> Given passage

· · ·

It may seem impossible at first. All those inner voices screaming and carrying on and laughing their heads off at the very idea that you could find wisdom within yourself. But the Buddha said ‘Be a lamp unto yourself’. He knew that each of us has the capacity to deepen in our experience, to cultivate presence, and to find that core of wisdom within. One of my students shared an insight she had, but she called it a ‘Stephanie moment’. I called her on that. It was not my moment, it was her moment. Her attendance in class has helped her find her own inner wisdom, but it is absolutely hers. She is learning how to be a lamp unto herself.

But it is challenging! It reminds me a bit of my aunt’s experience with macular degeneration. She had adapted to seeing through just one eye, but suddenly that eye also went blind. She freaked out. But she attended a class, and she was encouraged to really look and to notice that there was a pinprick-size window of sight in the lower right side of her vision. She was trained to see through that tiny window. Over time it felt to her as if the tiny window must have grown larger, but it was her capacity to focus there that had strengthened. That’s the same with the practice of meditation: We grow in our capacity to pay attention, to be aware and to be compassionate with ourselves and others. And to recognize the access to infinite wisdom we each have within us.

In the next post we will look at the final question in this series, and I am very excited about sharing it. Stay tuned!

Inquiry Series: Question #5

tool-collection.jpgIn this inquiry series, we’ve practiced using questions that help us deal skillfully with what arises in our experience: What is my intention here? What am I afraid of? Is this true? We then looked at our inner landscape and asked: What am I cultivating here?  To the degree we incorporate these questions into our lives, they continue to be useful tools to find greater peace of mind, strength and equanimity.

Beyond the shared beneficial qualities we cultivate, we each have other gifts as well: The particular skills and interests that activate wholesome energy, aliveness, meaning and purpose.

What are these gifts? There is something inherent in each of us that draws us to different things. We can observe this in very small children. Beyond the fun things most children enjoy, any individual child will be more excited about spending time in one or more activities and less interested in others: Drawing, writing, cooking, doing math, solving puzzles, singing, playing instruments, listening to music, attending performances, taking things apart to see how they work, playacting, taking photos, doing science experiments, inventing things or walking in nature, for example.

But even though the adults around them may notice children’s natural bents, gifts and interests, often the children themselves do not see them or do not understand that all kids aren’t equally as interested in these things. Especially in decades past, the adults around them were likely a little blind to these gifts as well. And so the child grew up feeling a little lost, wondering where they fit in.

I was a shy little girl who had a spiritual bent that manifested in little chants I would make up to feel my connection with the divine. (“I am in God and God is in me” over and over again until I would fall down on the lawn laughing, because what made no sense at all suddenly made all the sense in the world to me.) I also loved to write poems and short stories. And I enjoyed making dollhouses and drawing floor plans. Bringing that little girl to mind now, if I were her parent, I would encourage all of those things, and maybe make sure she had access to materials, classes and kind mentors.

· · ·

> Data excerpt
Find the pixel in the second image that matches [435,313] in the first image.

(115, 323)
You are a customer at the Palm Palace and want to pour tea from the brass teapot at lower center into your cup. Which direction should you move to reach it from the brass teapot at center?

· · ·

> To be done
1. Answer these from the meditation passage:
(a) What did the Buddha say, as quoted in the meditation passage?
(b) What eye condition did the writer's aunt have?
(c) What two kinds of writing did the writer love to do as a little girl?
2. Pick up the meditation passage after its last sentence and keep writing it in the same voice.

> The responses
1.
(a) "Be a lamp unto yourself."
(b) Macular degeneration.
(c) Poems and short stories.

2.
But instead of wishing I’d had different kinds of parents (my parents were wonderful, thank you very much!) I only need to remind myself that as an adult, I can parent myself in whatever way I need. I can provide whatever encouragement and guidance I may have craved growing up. Perhaps you have some dormant, underappreciated or hidden interests or skills that might be brought into the light of your increasing compassionate awareness. No matter what our age or situation, we can actualize all of the gifts we’ve been given in this fleeting experience of being alive in this oh-so impermanent body-mind.

EXERCISE

After meditation or after a few minutes of quieting the mind, ask yourself these questions and write down the answers that arise — as many as come up. Take your time. The first answer may be the best answer, or it may be a toss off answer and there’s a deeper, shyer, truer answer waiting to be heard. All are fine. Bring them on.

Notice any resistance that comes up, either in the exercise or in anticipation of an exercise. You can use our core questions then: What is my intention here? What am I afraid of? And, when stories arise about why you can’t pursue a certain interest, look more closely at those stories and question them: Is this true? It may seem true, and it may seem important to hold onto the story, but look at every aspect with a kind but inquiring mind.

Okay, ready? Here we go:

  1. Think of moments during your day, week and life when you were filled with delight, contentment, purpose, enthusiasm — a sense of being in the right place, doing something satisfying. These will probably be very small seeming things but try not to judge them, just note them. List as many as come naturally to you.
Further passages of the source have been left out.